It’s the second week in April, and the sights and sounds filling our senses are reassuringly familiar as ever.
Yes, here comes the plinky-plonky piano refrain that even Richard Clayderman would reject as too schmaltzy (nobody under 40 knows who Clayderman is, Steve).
Here is the twitter of birdsong, piped over the TV pictures because there’s strangely no birds to be found on the premises at Augusta National.
Here is the almost impossible uber-greeness of the Masters, made by agronomic practices so environmentally unfriendly the partially-clothed eco-demonstrators at the House of Commons the other week would have to go fully naked for a proper protest.
It’s the youngest of the majors yet somehow can claim “a tradition like no other”. It is an invitational field – not even a championship by the proper definition – numbering under 100 most years.

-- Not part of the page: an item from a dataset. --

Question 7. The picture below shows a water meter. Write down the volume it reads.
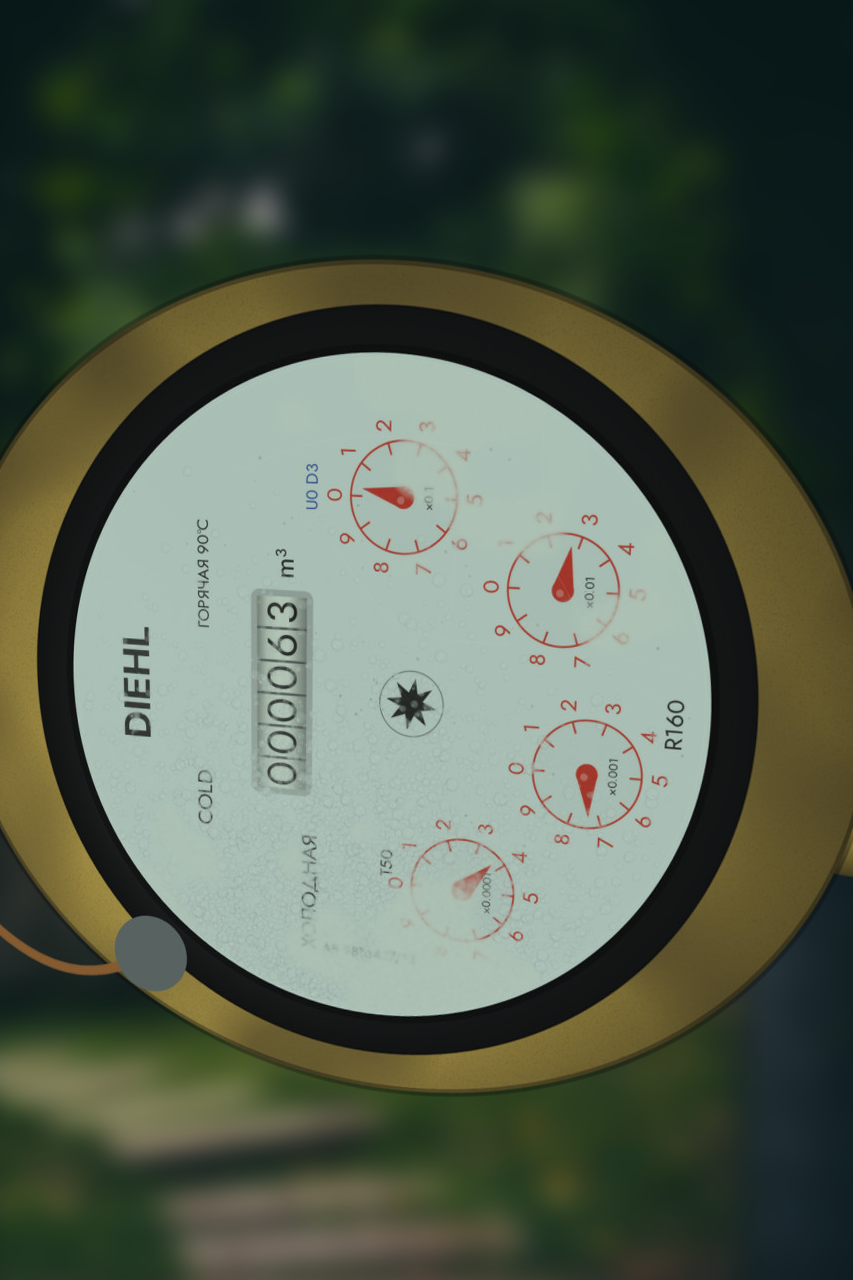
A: 63.0273 m³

Yet, Augusta National make their own rules, and you have to concede that this, by some careful design, has become the golf tournament that most people in the world associate with our sport and, in their dreams, would want to win.
As well as all the green vistas, it helps a lot to be the first major championship of the year, a signal for most that the serious golf season is beginning in earnest.

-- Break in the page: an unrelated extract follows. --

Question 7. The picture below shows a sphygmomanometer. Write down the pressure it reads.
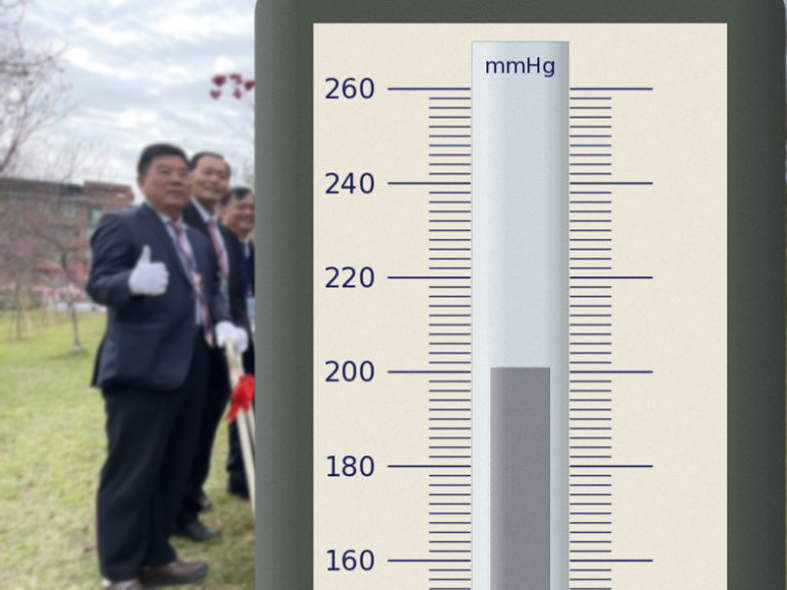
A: 201 mmHg
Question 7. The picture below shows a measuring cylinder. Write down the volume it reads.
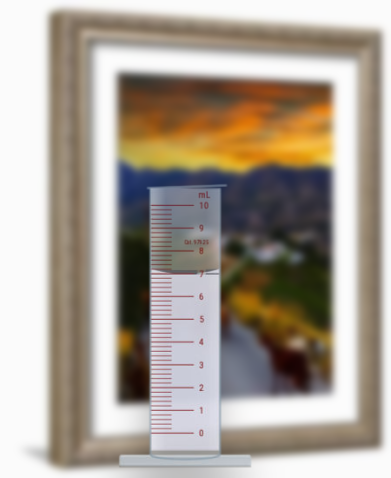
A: 7 mL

For all the many fine tournaments played in the first three months, this is always the first three-line whip for golf’s top players.
You can pass on the Players, miss the Matchplay or move by Mexico, but everyone comes to Augusta National. Even Lee Trevino, one of the few to openly say how much he hated the course, never missed an invitation.
And failure to win the Masters can define a player.
Greg Norman won scores of golf tournaments, millions of dollars, was World No 1 for an age, and he has two Claret Jugs; a glorious career by any measurement.
But everyone still remembers Norman’s various calamities at Augusta, and how the place tortured him.
It’s tortured others although not on such a seismic scale. Ernie Els, who seemed to spend an eternity on the ANGC putting green waiting and hoping for someone else to falter, recently expressed a final frustration.
“To be honest with you, I won’t miss the place…I’ve had enough of it,” Els told the New York Post last month.
And disaster as much as triumph can be the narrative with Augusta, even those who have won. Phil Mickelson suffered several times before he won in 2004 and having got the monkey off his back, won twice more.
Jordan Spieth won handsomely in 2015 but he’s blown three more, and arguably his epochal collapse at the 12th in 2016 and his equally epic charge and tree-top disaster last year are better remembered than his victory.
Tiger Woods has four wins, but the last is 14 years ago now (14 YEARS?!?) and it’s come to define his struggles in the last decade.
Yet Woods is still the highest placed Masters champion in the current Official World Golf Ranking, at 12th. The top 11, indeed 17 of the top 20, have still to get the Masters monkey off their back.
Of those 17, current World No 1 Justin Rose has got closest, losing in a play-off to Sergio Garcia two years ago. No 2 Dustin Johnson has three top tens in his last three tries (interrupted by the trip down the stairs in 2017) but has never really got a sniff of winning.
Rory McIlroy, famously, shot the worst final round ever by a professional player leading the Masters in 2011.
Even though his astonishing performance to win the US Open two months should have erased that collapse, the fact that the Masters became the last, as yet unachieved leg of his career Grand Slam in 2014, has loaded the pressure on him.
McIlroy seemed to be in position to complete the square of major championships last year, but somewhat inexplicably faded on the final day to basically hand the jacket to Patrick Reed.
It seems Rory has gone – given recent pronouncements – from wanting it too much to almost not caring. It’s as worth a try as much as anything, as caring avidly hasn’t worked so far.
Certainly McIlroy is the best form player coming into the Masters, if you go by ranking points gained in 2019. You could only argue that Johnson and Francesco Molinari, on limited starts, are as good nick as Rory.
Now that he can putt, Molinari may be the most solid each way contender in the field. We know he has the metal fortitude and the game, but he’s only been in the top 20 at Augusta twice in seven attempts, and never better than 19th.
Paul Casey, in a career renaissance nobody quite expected, could be fancied had he not visibly backed off every major chance he’s ever had. He’s been 6-4-6-15 in his last four Masters.
Similarly Matt Kuchar is in form if not enjoying the greatest PR at present. But Kuchar makes a habit of “backing in” to a strong finish with a big final round without ever threatening to win.
So who does win? Time for destiny to be fulfilled, surely.
I think McIlroy will get over the hump and into a Green Jacket some time, so why not when he’s the best form player of the year?